2469.Here's something we missed ... and something that really took me delightfully by surprise.
First thing I want to note before I go there is that the all transit and rail maps eventually want to grow up to be the Tube Map. It's the serendipitous acme of transit map design. The "Tube" I refer to, is, of course, the London Underground, and its map, originally designed by Harry Beck in 1931, has achieved the status of icon, influencing the design of many systems since - it seems that almost every major European city rail system diagram echoes it.
Even though you probably had a version of it spring forth in your mind, unbidden, you can refresh your memory by checking out the Wikipedia version of its history at http://en.wikipedia.org/wiki/Tube_map. It's correct enough. The premise is that, since you're travelling underground, simplification is the ideal goal - you can't orient yourself by landmarks when you can't see the land, and, if you're smart, you've entered the Underground knowing where you are, knowing where you're going, and having some idea of the line you're taking to get there. So, colored lines distinguish the rail lines, and simple dots and circles, evenly spaced, simply connected if they simply connect.
The result is orthographic, straight-line genius, and even though the basic graphic look has changed a little as the system has, the overall look of the map is more-or-less the same. You can see the kernel of the 1931 map in the slickness of the 2010 edition. The circuit-board-like design is, quite simply, timeless.

▶ [EXTRACTED MATERIAL]
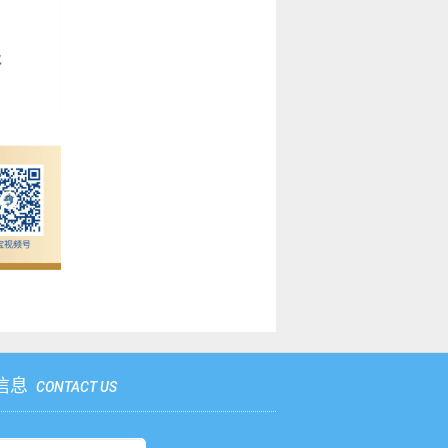
信息
CONTACT US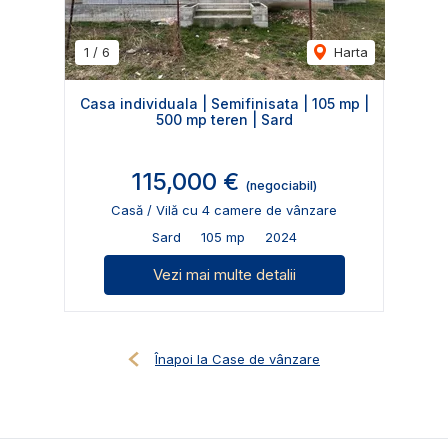
1
/
6
Harta
Casa individuala | Semifinisata | 105 mp |
500 mp teren | Sard
115,000 €
(negociabil)
Casă / Vilă cu 4 camere de vânzare
Sard
105 mp
2024
Vezi mai multe detalii
Înapoi la Case de vânzare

▶ [INSTRUCTION] Extend the piece on the London Underground map, picking up right after its last sentence.

▶ [OUTPUT FOR THIS TASK]
With the expansion of TriMet's MAX rail service map, which began geographically correct when the original downtown Portland-to-Gresham service took off in 1986, has increased in schematic aspect as the lines grew and the complexity increased. The current horizontal display, now viewable at TriMet's site as well as at MAX stations, does a magnificent job but retains just a little of that geographic familiarity. But the older trains (according to a quote in a Joseph Rose column that I missed back in February) don't have spaces that support a horizontal format as well. So, presumably, why don't we not only reorient the map but throw a little Europeanish redesign in it was well? We first saw this last evening, and since I missed the February column, I didn't know about it till then - and was most pleasantly surprised. This is PDX iconized.
Actually I don't know if they thought it was European. I will go so far as to say that I bet they know they thought it was smart. And I agree. Because, really, when you're riding on the MAX, what do you really need to know about where you're going? If you're smart, you have some idea of where you're going once you get off the train, and have a clear idea of where you got on and what line of TriMet's plethora of five glorious rail lines you'll need to use.
So, make sure you're on the right line, and count the stations. That's all you really need to do.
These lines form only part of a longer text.